Jogámos bem? Não. Mas vencemos o europeu. E isso é que fica para a história. Provavelmente, se tivéssemos tido um futebol de êxtase e deslumbrante, estaríamos hoje a ver as cores da bandeira de outro país nos escaparates do mundo.

Não fiquei absorvido pela euforia do jogo, mas arrebatado pelo orgulho da nação. Neste europeu, que é nosso, houve linhas tortas para que se pudesse escrever direito. Fernando Santos profetizou-o.

Com futebol morno fomos enganando adversários. Ronaldo, que é o maior, desta vez não foi o melhor. E criou-se até espaço na história para a entrada de um herói improvável.

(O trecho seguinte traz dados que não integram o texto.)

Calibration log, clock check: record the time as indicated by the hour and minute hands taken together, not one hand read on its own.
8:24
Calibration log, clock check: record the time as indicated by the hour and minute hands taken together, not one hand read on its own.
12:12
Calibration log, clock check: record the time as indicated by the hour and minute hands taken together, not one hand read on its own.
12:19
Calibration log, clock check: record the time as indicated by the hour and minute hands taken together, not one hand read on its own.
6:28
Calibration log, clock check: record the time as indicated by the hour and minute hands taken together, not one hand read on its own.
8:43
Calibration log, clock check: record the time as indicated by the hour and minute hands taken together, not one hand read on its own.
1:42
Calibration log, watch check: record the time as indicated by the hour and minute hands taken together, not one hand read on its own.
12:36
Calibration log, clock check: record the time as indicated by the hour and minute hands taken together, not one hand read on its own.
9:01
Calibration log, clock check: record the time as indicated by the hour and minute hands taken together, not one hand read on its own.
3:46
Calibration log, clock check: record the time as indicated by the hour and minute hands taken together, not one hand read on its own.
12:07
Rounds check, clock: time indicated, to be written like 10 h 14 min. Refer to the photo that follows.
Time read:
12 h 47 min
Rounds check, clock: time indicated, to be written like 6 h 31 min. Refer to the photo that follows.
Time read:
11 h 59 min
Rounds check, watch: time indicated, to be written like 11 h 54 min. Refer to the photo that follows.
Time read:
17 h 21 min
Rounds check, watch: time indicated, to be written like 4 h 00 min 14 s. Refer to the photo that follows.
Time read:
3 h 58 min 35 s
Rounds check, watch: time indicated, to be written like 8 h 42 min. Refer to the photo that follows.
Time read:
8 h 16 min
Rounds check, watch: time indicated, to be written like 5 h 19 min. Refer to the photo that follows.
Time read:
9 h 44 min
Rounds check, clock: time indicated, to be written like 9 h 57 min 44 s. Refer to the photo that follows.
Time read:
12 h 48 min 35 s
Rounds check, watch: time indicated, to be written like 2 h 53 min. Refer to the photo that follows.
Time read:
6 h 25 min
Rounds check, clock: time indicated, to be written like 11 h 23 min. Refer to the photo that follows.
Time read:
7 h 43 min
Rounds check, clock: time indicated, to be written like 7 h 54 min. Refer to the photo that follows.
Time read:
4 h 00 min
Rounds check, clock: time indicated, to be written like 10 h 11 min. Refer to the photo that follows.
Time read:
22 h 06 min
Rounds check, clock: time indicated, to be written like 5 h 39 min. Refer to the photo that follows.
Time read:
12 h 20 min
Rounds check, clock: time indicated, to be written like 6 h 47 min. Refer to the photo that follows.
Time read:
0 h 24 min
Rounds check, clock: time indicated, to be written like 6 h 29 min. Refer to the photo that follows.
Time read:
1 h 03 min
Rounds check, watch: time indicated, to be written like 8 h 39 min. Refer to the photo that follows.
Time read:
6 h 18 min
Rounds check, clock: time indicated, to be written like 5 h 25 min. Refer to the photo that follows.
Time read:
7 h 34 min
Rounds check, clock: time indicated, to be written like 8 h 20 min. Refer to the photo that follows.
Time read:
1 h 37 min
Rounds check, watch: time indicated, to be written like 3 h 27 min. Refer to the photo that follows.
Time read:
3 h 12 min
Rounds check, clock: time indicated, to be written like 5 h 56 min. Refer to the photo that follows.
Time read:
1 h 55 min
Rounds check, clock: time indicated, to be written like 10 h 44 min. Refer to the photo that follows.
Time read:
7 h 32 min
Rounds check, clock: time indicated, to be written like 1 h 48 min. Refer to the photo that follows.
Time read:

Éder, que começou a jogar no Adémia, encontrou o buraco na agulha do nosso acesso ao título.

Entrámos frouxos, pouco espevitados, meio adormecidos. A tática era de fé e entrega. Bem sei que no campo havia 11 contra 11. Mas os franceses estavam por todo o lado…

Fomos apertados por eles, pressionados, às vezes sorvidos, noutros momentos engolidos pelo tufão azul que fazia circular o esférico como se nada existisse à sua frente.

Mas ali estávamos nós em potência, mostrando que a vitória da alma suada é superior ao barulho improfícuo das claques e dos cronistas franceses. Fomos bloqueando os outros e destruindo as suas aspirações, jogo após jogo. Fernando Santos mostrou como se soma mesmo sem se jogar bem.

A final em Paris estava desenhada para os franceses. Eles entraram com tudo. Pressionaram, obrigaram-nos a errar. Pepe, imperial, que quase sempre nos salvou, escorregou uma vez.

Mas Patrício voou. Patrício abriu as asas e voou. Patrício, aquele que sempre que joga com os pés põe meia paróquia com o credo na boca, nesta final esteve exímio até no passe.

Depois de terem lesionado o nosso bota-de-ouro, Fernando Santos sentiu ser aquela a oportunidade de ter uma equipa balançada sem a sua estrela ofuscante. A seleção nacional vagueou, encaixou-se e foi ficando mais organizada, com as linhas mais coesas. Resistiu e superou-se com zelo, força e coragem.

Sem Ronaldo, Portugal começou à procura de outras referências. Renato Sanches, o menino das tranças, conseguiu ter duas ou três arrancadas. Mas os franceses estavam preparados para o travar. O menino-sensação acabou por sair sem aqueles seus habituais rasgos. Deu lugar a Éder. Passámos a jogar em 4-3-3. Nani e Quaresma investiram na construção do jogo ofensivo. Éder parece ter entrado para fazer renascer a alma lusa. Agora estávamos a disputar taco-a-taco. Os franceses investiam sobre nós, mas continuávamos a respirar…

Fomos para o prolongamento. Pela terceira vez neste europeu jogámos os 120 minutos. Ninguém fez mais quilómetros que nós. Deixámos o primeiro aviso sério quando Raphael Guerreiro levou a bola à trave num livre à entrada da área. Respeitinho, que ainda cá estamos! Passados dois minutos, Éder, ou melhor, Éderzito António Macedo Lopes (o miúdo guineense que comia costeletas quando marcava pelo Adémia), aos 108 minutos, recebe a bola, dá uns passos com ela apertada nos pés, resiste a um puxão.

O tempo começa a rodar em câmara lenta só para ter o vislumbre prolongado daquele remate de fora da área, como se não houvesse amanhã. A bola saiu a arder, caprichosa, como um meteorito, bateu duas vezes na relva antes de afrontar o guarda-redes francês, que bem se esticou mas só a viu já ao fundo da baliza.

Eis o golo que tornou Portugal campeão da Europa. Ronaldo e Fernando Santos festejaram emocionados. Dias antes, o ex-futebolista alemão Lothar Matthäus havia deixado uma das muitas desdenhosas recomendações a Ronaldo: “não chores, sê valente”. Mas torceu-se o destino. Ronaldo chorou e foi valente. O resto do tempo foi a olhar para o relógio.

Quando se é campeão pela primeira vez, o êxtase ofusca quase tudo o resto, relegando os outros assuntos para o lote das coisas insignificantes, para o mais fundo fundo de um rodapé de página par da imprensa. Hoje convém lembrar que nos estádios franceses não houve atentados.

A Torre Eiffel não se coloriu de vermelho e verde e as suas luzes murcharam com o calor da nossa presença. Por cá, o Presidente Marcelo, que desta vez não viajou de Falcon, atribuiu a comenda aos vencedores. Ederzão vale mais que Durãozito, o tal que caminha sempre sobre um limbo ético com poucos conflitos e muitos interesses. As sanções europeias ao nosso défice estrutural hão-de ser vencidas no prolongamento.

Se jogámos bem? Não. Mas vencemos o europeu. E isso é que fica para a história.